Can trends in social media explain why the opinion polls got it wrong?

One of the most popular journalistic narratives to emerge following the election has been the failure of almost all opinion polls to correctly predict the result. The polls typically predicted that Labour and the Conservatives would get about 32-35% of the vote each, that UKIP and the Liberal Democrats could expect around 13% and 8% respectively, and that the Greens and the SNP would return around 5%. Much of this, including the predicted vote share for the Liberal Democrats and UKIP, actually turned out to be correct. However, on the crucial question of who would win the election, the polls predicted a hung parliament rather than a Conservative majority. Unsurprisingly, it is this that most journalists have focussed on.

A number of things could have caused the polls to get it wrong. There could have been a last-minute swing to the Conservatives that the polls were unable to detect because their fieldwork had already stopped. The polls could have been distorted by the responses from so-called ‘shy Tories’ – a form of social desirability bias that results from people being embarrassed to admit they might vote Conservative when asked. Or, there could be another as yet unidentified flaw in the underlying survey methodology.

if there was a late surge towards the Conservatives, evidence for it probably can’t be found on Twitter


Together with researchers at the University of Warwick and the Centre for Research and Technology, Hellas (CERTH), we also tried – with similar levels of success – to predict the result. However, our approach, which was based on the automated identification, collection, and analysis of around 160,000 tweets per day, also allows us to paint a more detailed picture of the election than the national polls imply. It allows us to spot the more subtle fluctuations that averaged national polls might have papered over, as well as giving us a window onto what just before the election when much traditional opinion polling had stopped.

What does this data reveal? During the early part of the election period, the Conservatives were more commonly referred to than any of the other parties, with around 40% of all tweets about the election referring to them in some way. Labour were in second place with around 30%.

This pattern held until the beginning of May, when Labour overtook the Conservatives for the first time. As our charts show, this shift coincided with the broadcast of the BBC’s Question Time: Election Leaders Special, and occurred shortly after Ed Miliband was interviewed by the comedian and activist Russell Brand. At the time, we thought that this might lead to a late swing towards Labour, but as we can see, this surge disappeared before polling day. What’s more, by May 6th the trend showed signs of going in the opposite direction, and thus appears to chime with the ‘last-minute Conservative swing’ theory.

Of course, parties can be referred to in both a positive and negative sense, so just looking at the number of tweets may be misleading. Using an approach based on automated sentiment analysis, we are also able to look at just those tweets that express positive sentiment.
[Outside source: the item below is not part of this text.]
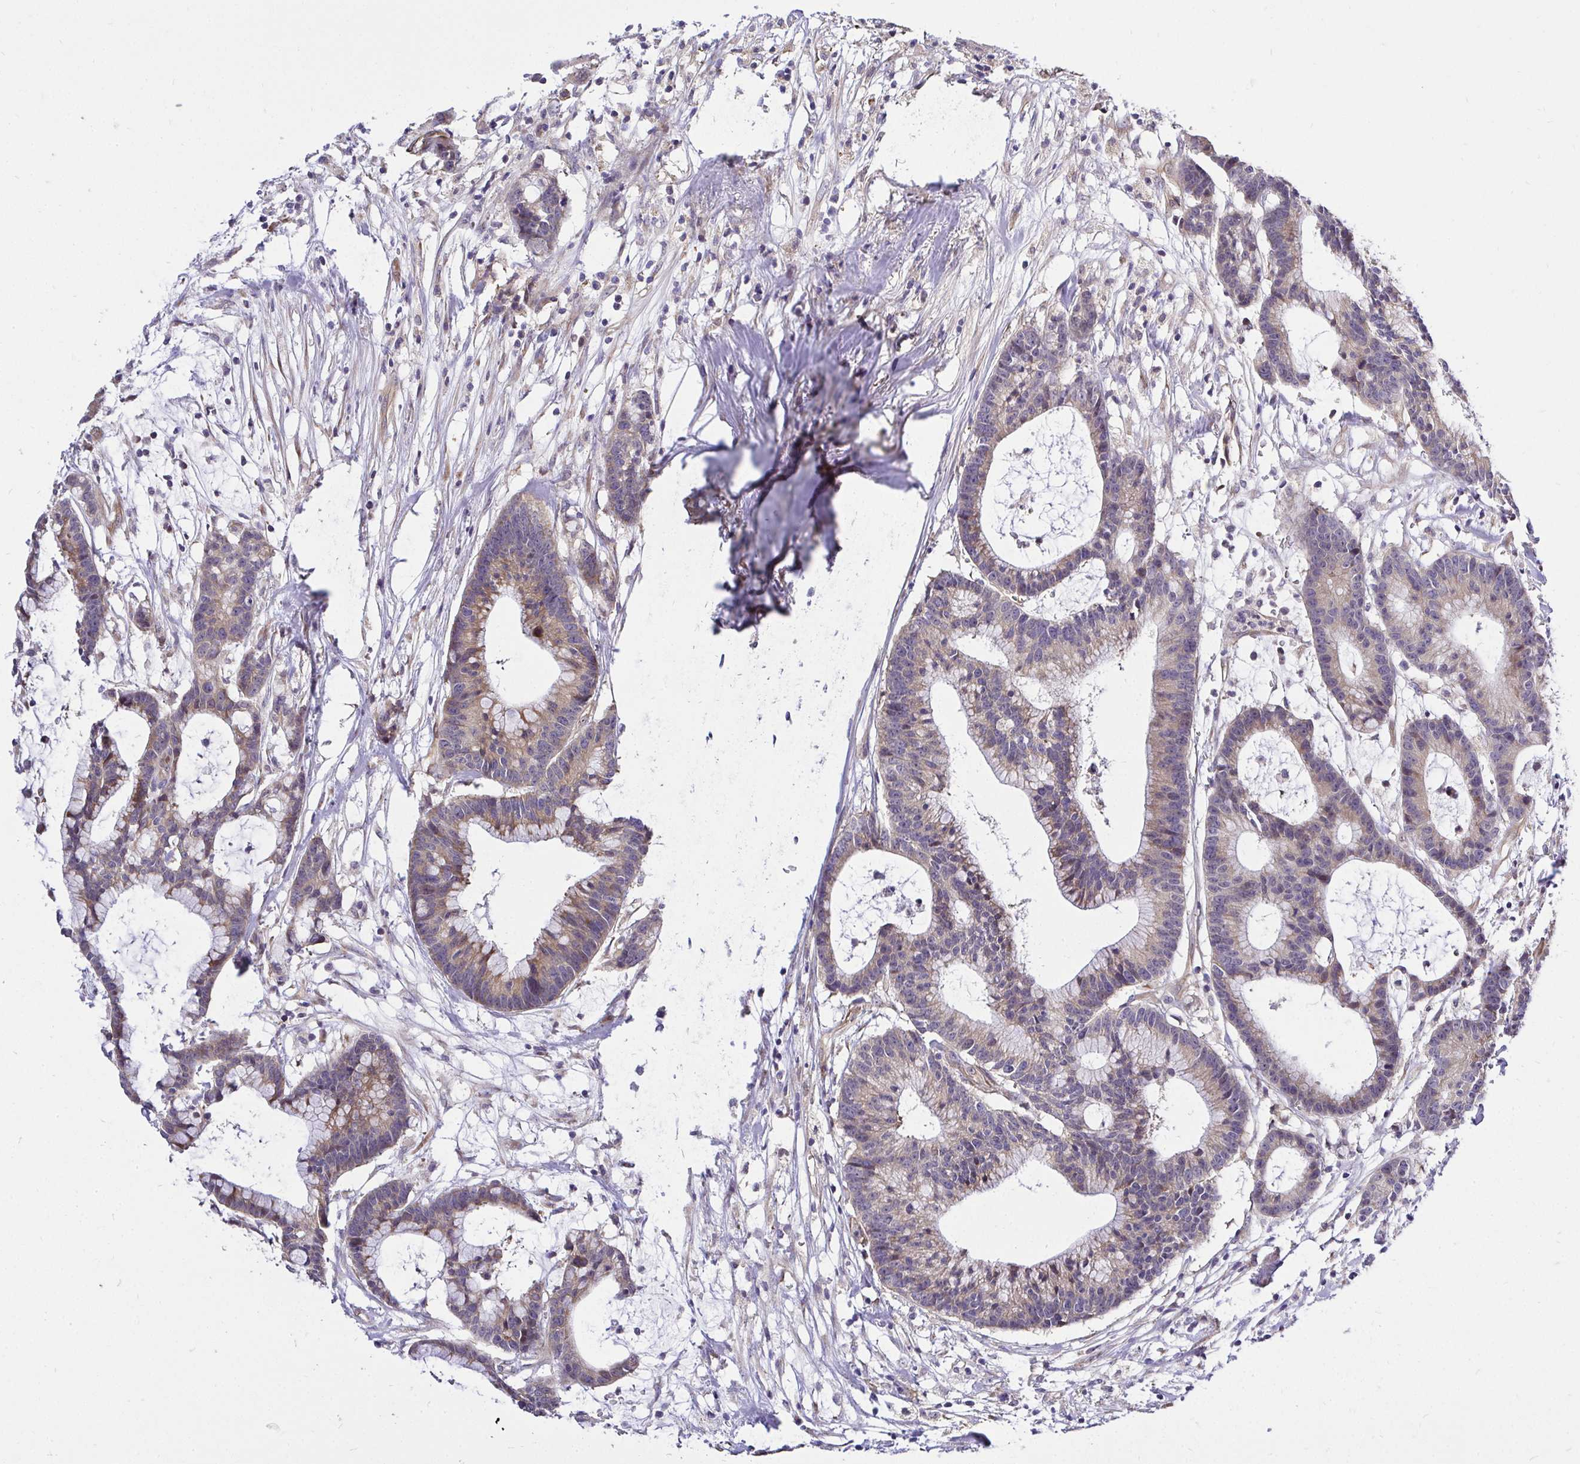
{"staining": {"intensity": "weak", "quantity": "25%-75%", "location": "cytoplasmic/membranous"}, "tissue": "colorectal cancer", "cell_type": "Tumor cells", "image_type": "cancer", "snomed": [{"axis": "morphology", "description": "Adenocarcinoma, NOS"}, {"axis": "topography", "description": "Colon"}], "caption": "IHC of human colorectal adenocarcinoma reveals low levels of weak cytoplasmic/membranous positivity in about 25%-75% of tumor cells.", "gene": "CCDC122", "patient": {"sex": "female", "age": 78}}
If we do this, we see that the rise (and then fall) in the total number of tweets mentioning the Labour party was driven by positive sentiment towards them. This appears to have been a genuine Labour surge. In contrast, the number of positive tweets mentioning the Conservative party remained fairly steady. This suggests that if there was a late surge towards the Conservatives, evidence for it probably can’t be found on Twitter. What seems more likely is that the greater salience of the Labour Party in the last week of the campaign ultimately led to a decrease in positive sentiment towards Labour. So it could be that differential turn-out, a reduction in Labour supporters who actually turned up at the polling both, might be a better explanation of the result. Although social media can provide clues to the final share of the vote, there is clearly the need for further investigation of why the polls got it so wrong, and how more detailed analysis of social media trends could help improve the precision of any election vote-share predictions.